--- START ---

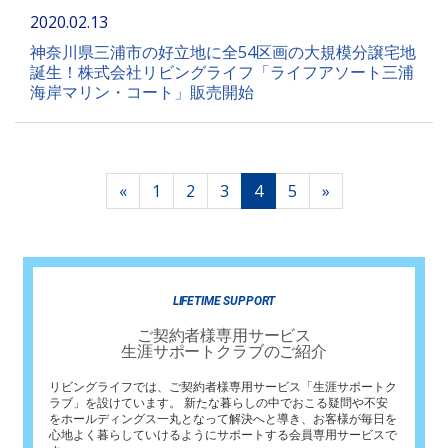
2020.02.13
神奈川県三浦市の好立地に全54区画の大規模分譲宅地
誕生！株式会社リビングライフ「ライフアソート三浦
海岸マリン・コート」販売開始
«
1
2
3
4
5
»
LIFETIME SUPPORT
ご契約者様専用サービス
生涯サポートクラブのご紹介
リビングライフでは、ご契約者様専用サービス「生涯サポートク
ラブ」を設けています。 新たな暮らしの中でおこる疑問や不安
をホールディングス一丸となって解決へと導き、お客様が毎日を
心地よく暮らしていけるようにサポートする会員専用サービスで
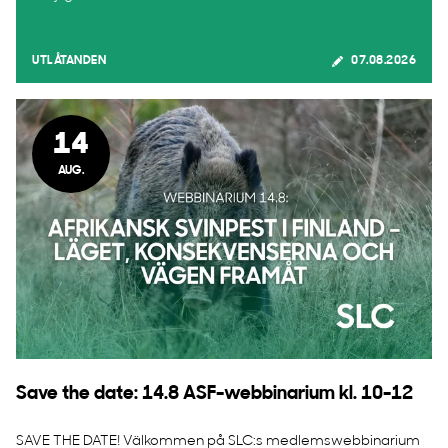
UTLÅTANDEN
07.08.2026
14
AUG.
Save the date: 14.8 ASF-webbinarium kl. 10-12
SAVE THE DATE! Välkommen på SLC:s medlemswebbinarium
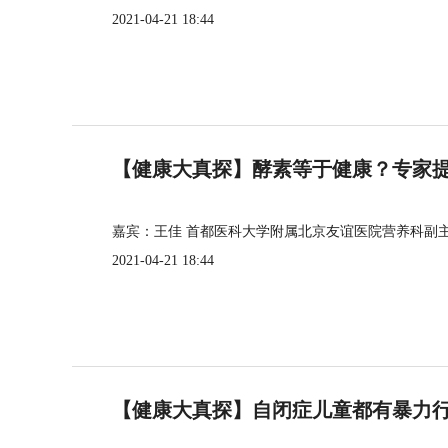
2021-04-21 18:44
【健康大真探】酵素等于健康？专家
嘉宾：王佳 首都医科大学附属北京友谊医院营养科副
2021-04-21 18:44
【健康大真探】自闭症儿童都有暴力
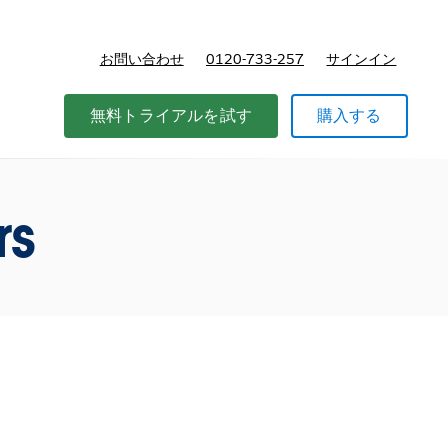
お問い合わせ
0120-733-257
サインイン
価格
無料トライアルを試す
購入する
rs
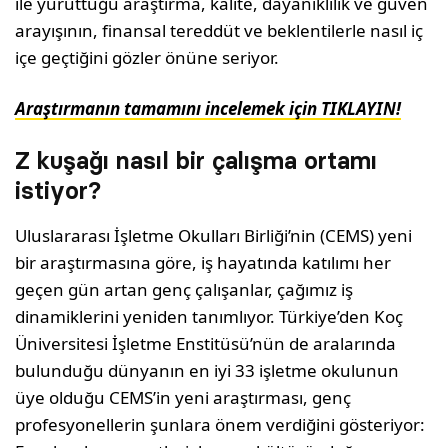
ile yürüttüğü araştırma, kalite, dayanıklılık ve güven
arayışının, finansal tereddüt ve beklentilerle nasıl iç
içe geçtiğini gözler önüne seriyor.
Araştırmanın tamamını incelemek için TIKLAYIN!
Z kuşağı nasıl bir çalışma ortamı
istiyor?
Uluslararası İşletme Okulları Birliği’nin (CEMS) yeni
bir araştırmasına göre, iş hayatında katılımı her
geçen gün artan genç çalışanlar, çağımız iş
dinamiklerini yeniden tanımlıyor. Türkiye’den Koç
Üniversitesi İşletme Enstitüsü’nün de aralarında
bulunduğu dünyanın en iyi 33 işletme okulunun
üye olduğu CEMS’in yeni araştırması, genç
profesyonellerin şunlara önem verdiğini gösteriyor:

--- END ---

→ **Request**
Rewrite the text of every record with "LIFETIME SUPPORT" swapped for "LIFETIME CARE" and nothing else altered. Leave the pictures out.

→ **Response**
2020.02.13
神奈川県三浦市の好立地に全54区画の大規模分譲宅地
誕生！株式会社リビングライフ「ライフアソート三浦
海岸マリン・コート」販売開始
«
1
2
3
4
5
»
LIFETIME CARE
ご契約者様専用サービス
生涯サポートクラブのご紹介
リビングライフでは、ご契約者様専用サービス「生涯サポートク
ラブ」を設けています。 新たな暮らしの中でおこる疑問や不安
をホールディングス一丸となって解決へと導き、お客様が毎日を
心地よく暮らしていけるようにサポートする会員専用サービスで
UTLÅTANDEN
07.08.2026
14
AUG.
Save the date: 14.8 ASF-webbinarium kl. 10-12
SAVE THE DATE! Välkommen på SLC:s medlemswebbinarium
2021-04-21 18:44
【健康大真探】酵素等于健康？专家
嘉宾：王佳 首都医科大学附属北京友谊医院营养科副
2021-04-21 18:44
【健康大真探】自闭症儿童都有暴力
お問い合わせ
0120-733-257
サインイン
価格
無料トライアルを試す
購入する
rs
ile yürüttüğü araştırma, kalite, dayanıklılık ve güven
arayışının, finansal tereddüt ve beklentilerle nasıl iç
içe geçtiğini gözler önüne seriyor.
Araştırmanın tamamını incelemek için TIKLAYIN!
Z kuşağı nasıl bir çalışma ortamı
istiyor?
Uluslararası İşletme Okulları Birliği’nin (CEMS) yeni
bir araştırmasına göre, iş hayatında katılımı her
geçen gün artan genç çalışanlar, çağımız iş
dinamiklerini yeniden tanımlıyor. Türkiye’den Koç
Üniversitesi İşletme Enstitüsü’nün de aralarında
bulunduğu dünyanın en iyi 33 işletme okulunun
üye olduğu CEMS’in yeni araştırması, genç
profesyonellerin şunlara önem verdiğini gösteriyor:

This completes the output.